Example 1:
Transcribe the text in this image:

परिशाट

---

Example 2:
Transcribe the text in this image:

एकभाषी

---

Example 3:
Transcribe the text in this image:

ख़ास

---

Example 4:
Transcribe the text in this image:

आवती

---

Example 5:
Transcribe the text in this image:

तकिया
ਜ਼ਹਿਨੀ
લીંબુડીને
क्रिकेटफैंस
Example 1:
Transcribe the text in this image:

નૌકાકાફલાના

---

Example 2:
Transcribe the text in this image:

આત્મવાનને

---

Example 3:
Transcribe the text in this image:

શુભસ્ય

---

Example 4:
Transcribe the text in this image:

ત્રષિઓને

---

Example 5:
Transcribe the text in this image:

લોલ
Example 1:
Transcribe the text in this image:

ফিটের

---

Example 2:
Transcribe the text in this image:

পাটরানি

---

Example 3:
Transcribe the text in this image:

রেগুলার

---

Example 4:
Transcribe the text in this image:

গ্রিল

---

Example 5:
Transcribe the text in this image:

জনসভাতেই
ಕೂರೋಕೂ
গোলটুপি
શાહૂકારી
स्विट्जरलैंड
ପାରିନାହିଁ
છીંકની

Goal of the exercise
Give the listing once more, unchanged in every line.

Exercise response
Example 1:
Transcribe the text in this image:

परिशाट

---

Example 2:
Transcribe the text in this image:

एकभाषी

---

Example 3:
Transcribe the text in this image:

ख़ास

---

Example 4:
Transcribe the text in this image:

आवती

---

Example 5:
Transcribe the text in this image:

तकिया
ਜ਼ਹਿਨੀ
લીંબુડીને
क्रिकेटफैंस
Example 1:
Transcribe the text in this image:

નૌકાકાફલાના

---

Example 2:
Transcribe the text in this image:

આત્મવાનને

---

Example 3:
Transcribe the text in this image:

શુભસ્ય

---

Example 4:
Transcribe the text in this image:

ત્રષિઓને

---

Example 5:
Transcribe the text in this image:

લોલ
Example 1:
Transcribe the text in this image:

ফিটের

---

Example 2:
Transcribe the text in this image:

পাটরানি

---

Example 3:
Transcribe the text in this image:

রেগুলার

---

Example 4:
Transcribe the text in this image:

গ্রিল

---

Example 5:
Transcribe the text in this image:

জনসভাতেই
ಕೂರೋಕೂ
গোলটুপি
શાહૂકારી
स्विट्जरलैंड
ପାରିନାହିଁ
છીંકની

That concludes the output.